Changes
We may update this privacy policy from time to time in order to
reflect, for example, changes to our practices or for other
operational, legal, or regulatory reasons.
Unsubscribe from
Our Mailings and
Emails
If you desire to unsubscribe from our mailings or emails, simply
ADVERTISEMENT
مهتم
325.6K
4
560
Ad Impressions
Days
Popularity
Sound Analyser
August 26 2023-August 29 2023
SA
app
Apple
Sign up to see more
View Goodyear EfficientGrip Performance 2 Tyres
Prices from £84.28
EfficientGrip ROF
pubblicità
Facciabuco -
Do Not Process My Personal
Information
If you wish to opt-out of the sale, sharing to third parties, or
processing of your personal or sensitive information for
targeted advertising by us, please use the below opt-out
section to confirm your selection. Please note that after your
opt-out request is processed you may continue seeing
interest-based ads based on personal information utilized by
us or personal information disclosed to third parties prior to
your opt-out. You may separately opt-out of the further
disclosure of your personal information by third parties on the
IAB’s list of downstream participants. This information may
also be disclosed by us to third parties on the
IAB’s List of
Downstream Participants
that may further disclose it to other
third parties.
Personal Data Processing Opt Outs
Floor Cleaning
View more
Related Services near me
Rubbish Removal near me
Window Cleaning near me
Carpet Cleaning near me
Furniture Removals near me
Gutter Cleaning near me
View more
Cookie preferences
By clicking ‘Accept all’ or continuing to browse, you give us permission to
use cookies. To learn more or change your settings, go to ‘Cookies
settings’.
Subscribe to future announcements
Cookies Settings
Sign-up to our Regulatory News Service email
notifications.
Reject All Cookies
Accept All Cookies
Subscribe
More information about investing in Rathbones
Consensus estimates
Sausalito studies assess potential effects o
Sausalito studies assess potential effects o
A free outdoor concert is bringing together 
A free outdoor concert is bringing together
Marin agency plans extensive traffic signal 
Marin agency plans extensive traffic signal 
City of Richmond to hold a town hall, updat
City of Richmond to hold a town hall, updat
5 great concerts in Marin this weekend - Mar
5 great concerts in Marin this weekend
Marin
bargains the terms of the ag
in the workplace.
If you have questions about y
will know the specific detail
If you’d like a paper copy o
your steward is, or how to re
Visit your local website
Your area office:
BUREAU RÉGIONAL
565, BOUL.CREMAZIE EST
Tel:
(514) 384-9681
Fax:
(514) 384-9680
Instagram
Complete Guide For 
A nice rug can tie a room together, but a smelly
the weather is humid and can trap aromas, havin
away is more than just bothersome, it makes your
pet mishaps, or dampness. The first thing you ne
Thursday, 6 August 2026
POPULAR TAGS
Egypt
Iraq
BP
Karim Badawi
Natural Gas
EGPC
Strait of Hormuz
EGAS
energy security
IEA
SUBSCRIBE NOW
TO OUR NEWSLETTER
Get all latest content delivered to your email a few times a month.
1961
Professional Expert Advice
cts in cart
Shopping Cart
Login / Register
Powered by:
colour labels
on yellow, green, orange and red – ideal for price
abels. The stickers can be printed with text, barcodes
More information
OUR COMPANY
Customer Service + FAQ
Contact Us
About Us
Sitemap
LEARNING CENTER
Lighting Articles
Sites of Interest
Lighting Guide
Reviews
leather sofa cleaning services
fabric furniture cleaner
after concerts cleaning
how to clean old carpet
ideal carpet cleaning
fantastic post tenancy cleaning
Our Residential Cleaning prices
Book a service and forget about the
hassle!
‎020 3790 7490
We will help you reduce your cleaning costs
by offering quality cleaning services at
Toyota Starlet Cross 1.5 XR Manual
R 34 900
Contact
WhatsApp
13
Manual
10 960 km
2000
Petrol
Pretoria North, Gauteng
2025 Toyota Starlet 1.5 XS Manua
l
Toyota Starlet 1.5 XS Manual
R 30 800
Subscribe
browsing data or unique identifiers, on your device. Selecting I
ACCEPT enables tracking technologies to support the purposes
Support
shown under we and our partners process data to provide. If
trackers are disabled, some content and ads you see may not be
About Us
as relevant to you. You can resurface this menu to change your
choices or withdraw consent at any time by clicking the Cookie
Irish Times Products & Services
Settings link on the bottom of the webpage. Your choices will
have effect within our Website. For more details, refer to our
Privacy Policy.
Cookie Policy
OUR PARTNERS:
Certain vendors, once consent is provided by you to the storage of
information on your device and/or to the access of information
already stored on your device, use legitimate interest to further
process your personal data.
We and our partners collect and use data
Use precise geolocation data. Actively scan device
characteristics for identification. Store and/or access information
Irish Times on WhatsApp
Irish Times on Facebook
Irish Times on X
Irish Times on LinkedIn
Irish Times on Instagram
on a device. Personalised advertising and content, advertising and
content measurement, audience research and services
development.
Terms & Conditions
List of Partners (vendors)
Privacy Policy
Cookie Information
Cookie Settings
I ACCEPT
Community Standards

####################

EXERCISE DESCRIPTION → A verbatim transcription is needed of the lines above, starting at the line with "disclosure of your" and ending at the line with "By clicking ‘Accept", both included, and of nothing else.

RESULT OF THIS TASK →
disclosure of your personal information by third parties on the
IAB’s list of downstream participants. This information may
also be disclosed by us to third parties on the
IAB’s List of
Downstream Participants
that may further disclose it to other
third parties.
Personal Data Processing Opt Outs
Floor Cleaning
View more
Related Services near me
Rubbish Removal near me
Window Cleaning near me
Carpet Cleaning near me
Furniture Removals near me
Gutter Cleaning near me
View more
Cookie preferences
By clicking ‘Accept all’ or continuing to browse, you give us permission to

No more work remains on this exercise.